The ethanol absorbed by the stomach and intestines circulates into the liver through the blood. More than 90 percent of the ethanol is metabolized in the liver, and less than 10 percent of the ethanol is excreted directly through the kidneys, lungs, or sweat. There are three metabolic pathways in ethanol in hepatocytes, and each pathway is localized within a specific subcellular structure. When the concentration of ethanol in the blood is low, ethanol is oxidized to acetaldehyde under the catalysis of alcohol dehydrogenase ADH , and this process is completed in the cytoplasm.

When the ethanol concentration is too high, the ADH pathway cannot completely complete the metabolism of ethanol. At this time, the body will induce the expression of the cytochrome P gene to produce the enzyme CYP2E1 PEI , which initiates another metabolic pathway, which is through the oxidation of microsomal ethanol in the endoplasmic reticulum.

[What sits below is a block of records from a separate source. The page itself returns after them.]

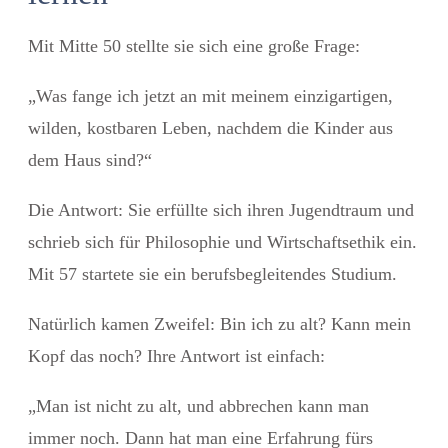
Mit Mitte 50 stellte sie sich eine große Frage:
„
Was fange ich jetzt an mit meinem
einzigartigen,
wilden, kostbaren Leben
, nachdem die Kinder aus
dem Haus sind?“
Die Antwort: Sie erfüllte sich ihren Jugendtraum und
schrieb sich für Philosophie und Wirtschaftsethik ein.
Mit 57 startete sie ein berufsbegleitendes Studium.
Natürlich kamen Zweifel: Bin ich zu alt? Kann mein
Kopf das noch? Ihre Antwort ist einfach:
„Man ist nicht zu alt, und abbrechen kann man
immer noch. Dann hat man eine Erfahrung fürs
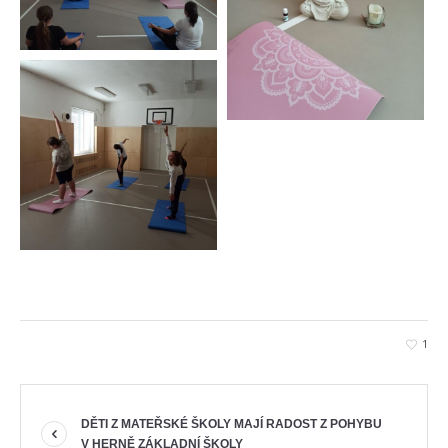
1
DĚTI Z MATEŘSKÉ ŠKOLY MAJÍ RADOST Z POHYBU
V HERNĚ ZÁKLADNÍ ŠKOLY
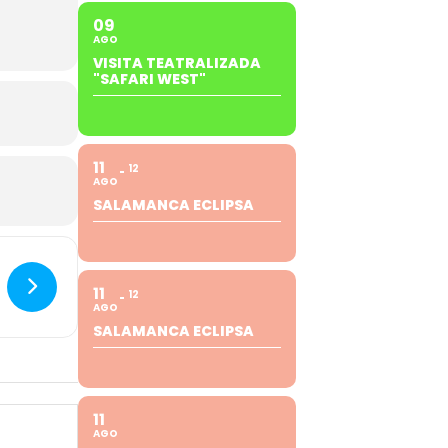
09
AGO
VISITA TEATRALIZADA
"SAFARI WEST"
11
12
AGO
SALAMANCA ECLIPSA
11
12
AGO
SALAMANCA ECLIPSA
11
AGO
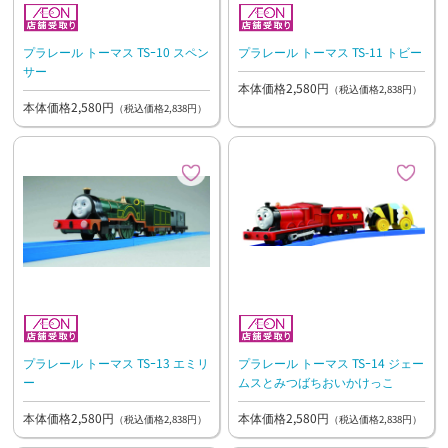
プラレール トーマス TSｰ10 スペン
プラレール トーマス TS-11 トビー
サー
本体価格2,580円
（税込価格2,838円）
本体価格2,580円
（税込価格2,838円）
プラレール トーマス TSｰ13 エミリ
プラレール トーマス TSｰ14 ジェー
ー
ムスとみつばちおいかけっこ
本体価格2,580円
本体価格2,580円
（税込価格2,838円）
（税込価格2,838円）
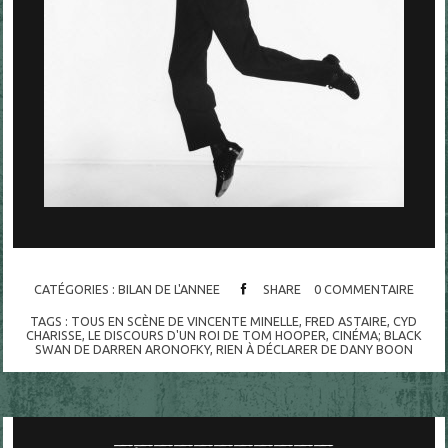
CATÉGORIES :
BILAN DE L'ANNEE
SHARE
0
COMMENTAIRE
TAGS :
TOUS EN SCÈNE DE VINCENTE MINELLE
,
FRED ASTAIRE
,
CYD
CHARISSE
,
LE DISCOURS D'UN ROI DE TOM HOOPER
,
CINÉMA; BLACK
SWAN DE DARREN ARONOFKY
,
RIEN À DÉCLARER DE DANY BOON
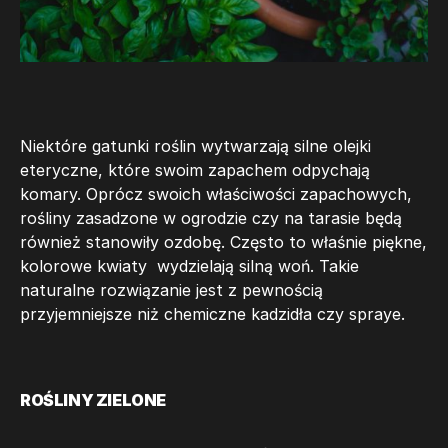
Niektóre gatunki roślin wytwarzają silne olejki
eteryczne, które swoim zapachem odpychają
komary. Oprócz swoich właściwości zapachowych,
rośliny zasadzone w ogrodzie czy na tarasie będą
również stanowiły ozdobę. Często to właśnie piękne,
kolorowe kwiaty wydzielają silną woń. Takie
naturalne rozwiązanie jest z pewnością
przyjemniejsze niż chemiczne kadzidła czy spraye.
ROŚLINY ZIELONE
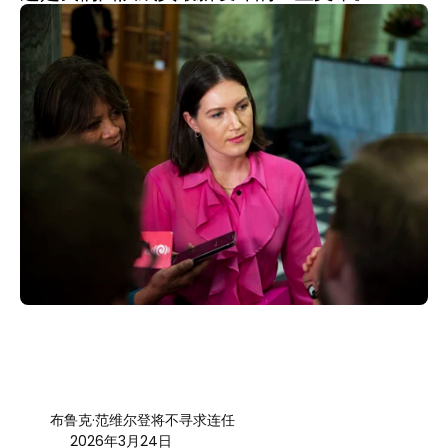
布鲁克·范维尔登将不寻求连任
2026年3月24日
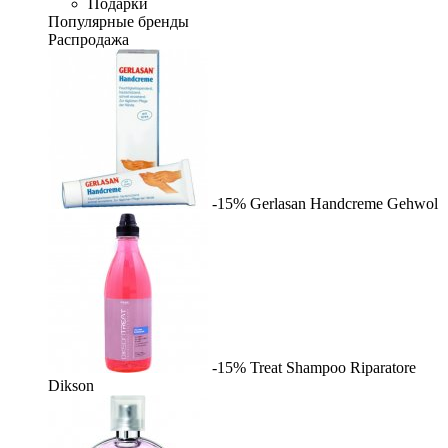
Подарки
Популярные бренды
Распродажа
-15%
Gerlasan Handcreme
Gehwol
-15%
Treat Shampoo Riparatore
Dikson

The enzyme system MEOS is metabolized to oxidatively decompose ethanol into acetaldehyde. Ethanol is metabolized through the MEOS pathway, which not only does not produce energy, but also increases the consumption of oxygen, leading to energy failure in the liver, injury to liver cells, and even death. This pathway is localized in the peroxidase body and is initiated when ethanol is excess.

In the mitochondria, acetaldehyde is converted to acetic acid by acetaldehyde dehydrogenase ALDH. Alcohol is a neurotropic substance that paralyzes brain cells, suppresses the central nervous system, and interferes with the brain's communication pathways. These interruptions can change moods and behaviors, making people unresponsive, unconscious, and slow-moving.

In addition, acetaldehyde, one of the intermediate metabolites of ethanol, builds up in the body, causing blushing, dizziness, and vomiting. These are common reactions to drunkness.

Ethanol enters the brain through the bloodstream and then attaches to the glutamate receptors in the brain's neural circuits. Glutamate is a neurotransmitter that normally stimulates neurons. Fortunately, alcohol can give some warning signs as itpenetrates into the brain and central nervous system, so if you spot the signs in yourself or a friend, moderate your or their drinking or stop drinking further amounts. The last thing you would want is to lose control, vomit or end up in hospital.

Severe cases of heavy drinking can result in alcoholic poisoning, coma or death. Your reactions also slow down, and as you drink more, you may become uncoordinated or unsteady on your feet.